Having so publicly set a tone of “trustees can do no wrong,” the Liberals can hardly now send in a team of bean counters with slide rules and clipboards to breathe down the necks of their erstwhile comrades.

In fact, two former TDSB trustees from that era now sit in the McGuinty caucus: Donna Cansfield (who voted with the trustees who wanted to balance the budget) and Kathleen Wynne (who voted with the trustees in defiance of the government). Gosh, I wonder what they think of all this. I hope the media will call them and ask them.

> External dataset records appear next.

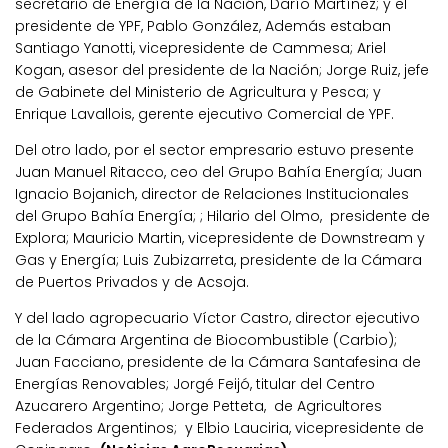
secretario de Energía de la Nación, Darío Martínez; y el
presidente de YPF, Pablo González, Además estaban
Santiago Yanotti, vicepresidente de Cammesa; Ariel
Kogan, asesor del presidente de la Nación; Jorge Ruiz, jefe
de Gabinete del Ministerio de Agricultura y Pesca; y
Enrique Lavallois, gerente ejecutivo Comercial de YPF.
Del otro lado, por el sector empresario estuvo presente
Juan Manuel Ritacco, ceo del Grupo Bahía Energía; Juan
Ignacio Bojanich, director de Relaciones Institucionales
del Grupo Bahía Energía; ; Hilario del Olmo, presidente de
Explora; Mauricio Martin, vicepresidente de Downstream y
Gas y Energía; Luis Zubizarreta, presidente de la Cámara
de Puertos Privados y de Acsoja.
Y del lado agropecuario Víctor Castro, director ejecutivo
de la Cámara Argentina de Biocombustible (Carbio);
Juan Facciano, presidente de la Cámara Santafesina de
Energías Renovables; Jorgé Feijó, titular del Centro
Azucarero Argentino; Jorge Petteta, de Agricultores
Federados Argentinos; y Elbio Lauciria, vicepresidente de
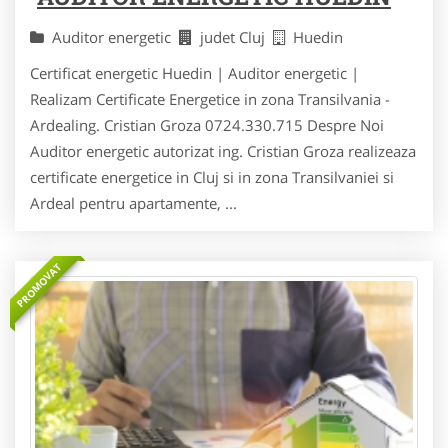
Auditor energetic
judet Cluj
Huedin
Certificat energetic Huedin | Auditor energetic |
Realizam Certificate Energetice in zona Transilvania -
Ardealing. Cristian Groza 0724.330.715 Despre Noi
Auditor energetic autorizat ing. Cristian Groza realizeaza
certificate energetice in Cluj si in zona Transilvaniei si
Ardeal pentru apartamente, ...
PROMOVAT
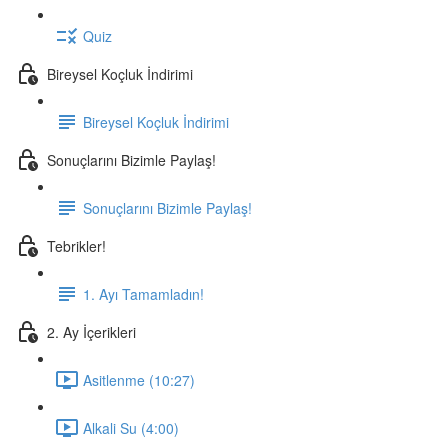
Quiz
Bireysel Koçluk İndirimi
Bireysel Koçluk İndirimi
Sonuçlarını Bizimle Paylaş!
Sonuçlarını Bizimle Paylaş!
Tebrikler!
1. Ayı Tamamladın!
2. Ay İçerikleri
Asitlenme (10:27)
Alkali Su (4:00)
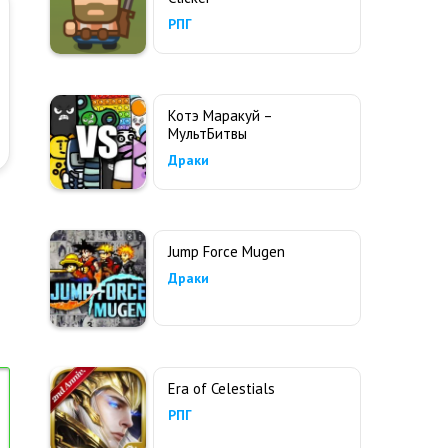
РПГ
Котэ Маракуй –
МультБитвы
Драки
Jump Force Mugen
Драки
Era of Celestials
РПГ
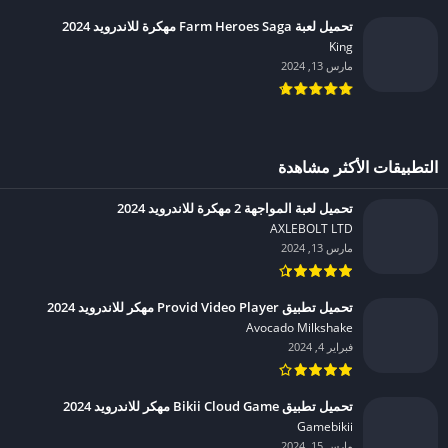
تحميل لعبة Farm Heroes Saga مهكرة للاندرويد 2024
King‏
مارس 13, 2024
التطبيقات الأكثر مشاهدة
تحميل لعبة المواجهة 2 مهكرة للاندرويد 2024
AXLEBOLT LTD‏
مارس 13, 2024
تحميل تطبيق Provid Video Player مهكر للاندرويد 2024
Avocado Milkshake‏
فبراير 4, 2024
تحميل تطبيق Bikii Cloud Game مهكر للاندرويد 2024
Gamebikii‏
مارس 15, 2024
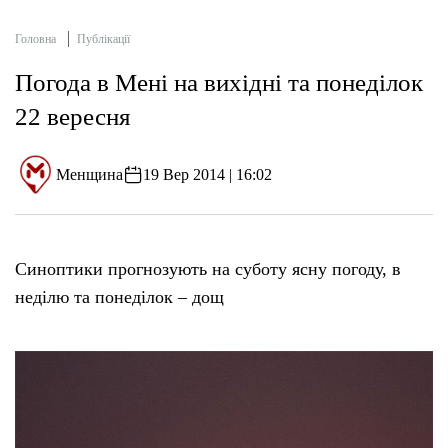
Головна
Публікації
Погода в Мені на вихідні та понеділок
22 вересня
Менщина
19 Вер 2014 | 16:02
Синоптики прогнозують на суботу ясну погоду, в
неділю та понеділок – дощ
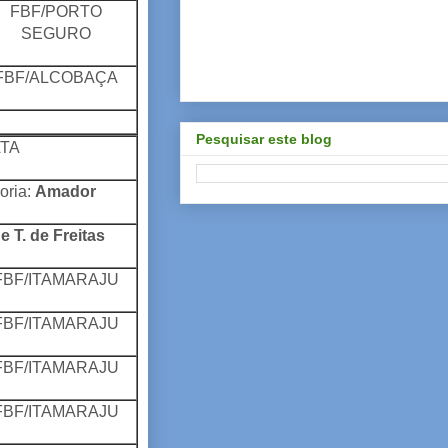
FBF/PORTO
SEGURO
FBF/ALCOBAÇA
Pesquisar este blog
TA
oria:
Amador
e T. de Freitas
FBF/ITAMARAJU
FBF/ITAMARAJU
FBF/ITAMARAJU
FBF/ITAMARAJU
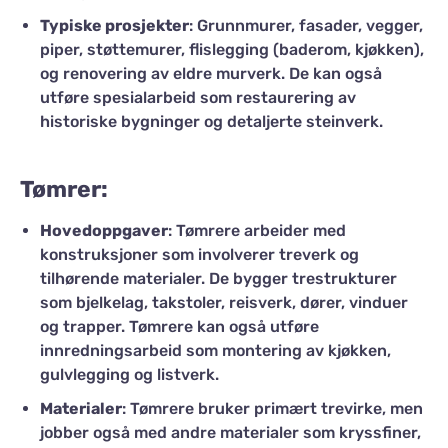
Typiske prosjekter
: Grunnmurer, fasader, vegger,
piper, støttemurer, flislegging (baderom, kjøkken),
og renovering av eldre murverk. De kan også
utføre spesialarbeid som restaurering av
historiske bygninger og detaljerte steinverk.
Tømrer:
Hovedoppgaver
: Tømrere arbeider med
konstruksjoner som involverer treverk og
tilhørende materialer. De bygger trestrukturer
som bjelkelag, takstoler, reisverk, dører, vinduer
og trapper. Tømrere kan også utføre
innredningsarbeid som montering av kjøkken,
gulvlegging og listverk.
Materialer
: Tømrere bruker primært trevirke, men
jobber også med andre materialer som kryssfiner,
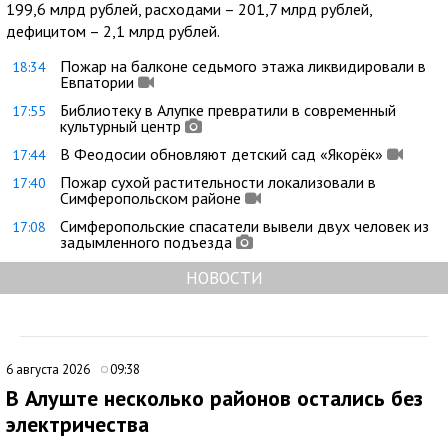
199,6 млрд рублей, расходами – 201,7 млрд рублей,
дефицитом – 2,1 млрд рублей.
Пожар на балконе седьмого этажа ликвидировали в
18:34
Евпатории
Библиотеку в Алупке превратили в современный
17:55
культурный центр
В Феодосии обновляют детский сад «Якорёк»
17:44
Пожар сухой растительности локализовали в
17:40
Симферопольском районе
Симферопольские спасатели вывели двух человек из
17:08
задымленного подъезда
НОВОСТИ
6 августа 2026
09:38
В Алуште несколько районов остались без
электричества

In any event, it hardly matters what abuses Pupatello’s crew finds. She and her government have no credibility to confront school board mismanagement. To do so would be the political equivalent of stopping and turning an oil tanker. Some oil is going to be spilled and, judging by the history of this issue, Pupatello and McGuinty are the ones who will get dirty.

Some of my views are echoed by Eves-appointed supervisor Paul Christie in the Toronto Sun today:

Union power and extreme left-wing politics will prevent the McGuinty Liberals from solving the Toronto District School Board's emerging budget crisis, says the man who tried to fix the problem for the previous Conservative government.

“There's a delicious irony in all of this," Christie told the Toronto Sun yesterday

Former Tory education minister Elizabeth Witmer appointed Christie as supervisor in 2002 to eliminate a $90-million deficit in the TDSB budget.

Christie said he found roadblocks at every turn as he sought savings and efficiencies. CUPE held incredible power in the decision-making process at the board and fought the budget-balancing exercise, he said.

"To be incredibly insensitive and insulting, there was a time when the TDSB was the largest corporation in the world run by janitors," Christie said. "I suspect that the influence of CUPE is no less now than it was then."

The only other natural place to find savings was through "school consolidations," he said.

But parents objected vehemently to any closure, even though many downtown schools were at 60% capacity.

"They've got an infrastructure that would serve ... 100,000 more kids than they've got," Christie said.

To illustrate the last point: this summer I have regularly walked from downtown Toronto to my home in the west end, taking side streets when I can to avoid pedestrian traffic. I noticed that on almost every side street there is a public school. I consulted a city map book and found that, in the area bounded by Bathurst, Dufferin, Bloor and Queen Streets – a square measuring 2 kilometres on each side – there are 22 public schools. According to the TDSB website, 13 of these are in the public board.

2 comments:

Anonymous said...

Great post, Joan. What a wonderful history lesson in the melodrama.

I think you should read THIS Burlington Farm Journal editorial when you can. It's a historical editorial from a Burlington, WA, USA newspaper about the arrogance of the educational industrial complex... in 1963.

That said, it's 2006 and now that they have Sandra "Lady Churchill" Pupatello all over them as if they were Ernie Eves and Liz Witmer, I presume real accountability will be forthcoming.

After all, guess who said: “Governments are always going to be restricted by the dollars” in the 16 March 1998 The Toronto Star “Child Care Study Conclusions Face Challenge Minister Not Ready To Spend $5.3 Billion” by Laurie Monsebraaten? The Honorable Sandra Pupatello, MPP.

Best of luck and keep up the blogging.

Anonymous said...

Joan, what's your take now that Pupatello has been... shuffled?